TOP 10 betraf die Teilnahmebedingungen an der Hauptversammlung und TOP 11 den Übergang der Aktien in Girosammelverwahrung. Beiden Punkten wurde zugestimmt. Die Versammlung endete nach sechs Stunden mit einem Imbiss und weiterem Meinungsaustausch.
Fazit
Die zwei problematischen Beteiligungen pagedown Software AG und BelleNet AG prägen das aktuelle Portfolio des Unternehmens. Insbesondere bei BelleNet ist die Lage unklar und es überrascht, dass VUB seinen Einfluss als größerer Aktionär nicht aktiv nutzen kann. Durchaus positive Ansätze wie die Beteiligung an der EWIS AG und die strategische Beteiligung an einem börsennotierten Unternehmen (unseren Informationen zufolge handelt es sich dabei um Valora) treten dadurch in den Hintergrund.

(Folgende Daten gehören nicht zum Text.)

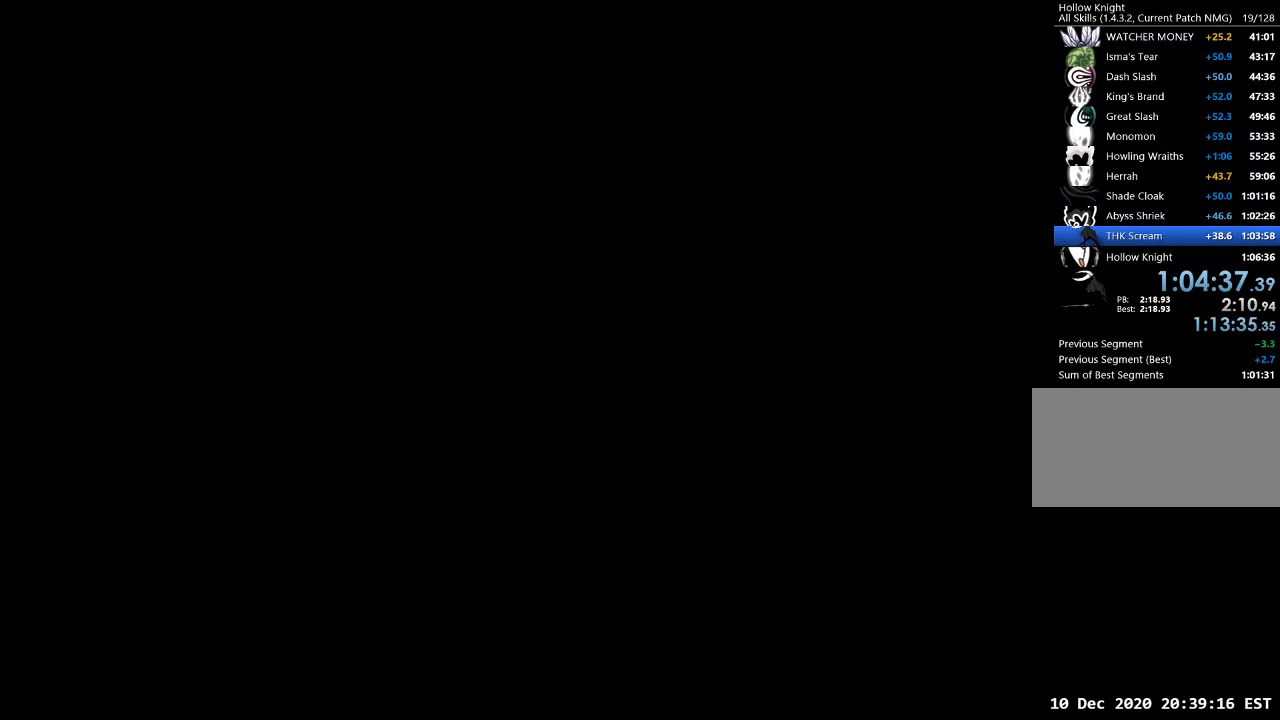
{"keys": ["w"], "events": []}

Käufe drängen sich derzeit nicht auf, insbesondere da viele Aktionäre der ersten öffentlichen Kapitalerhöhung zu 1,30 Euro die erste Möglichkeit zur steuerfreien Gewinnrealisierung nutzen würden und dadurch die schmerzlich vermissten Geldkurse im vorbörslichen Handel bei Valora vermutlich nicht von großer Dauer wären.
Von Investments raten wir daher zunächst ab; es bleibt abzuwarten, wie die aktuellen Probleme gelöst werden. Der nächste Meilenstein wird die Hauptversammlung der pagedown Software AG sein. Vielleicht ist bis dahin besser sichtbar, ob man in VUB das "Ei des Columbus" gefunden hat oder eine Fortsetzung der Odyssee bevorsteht.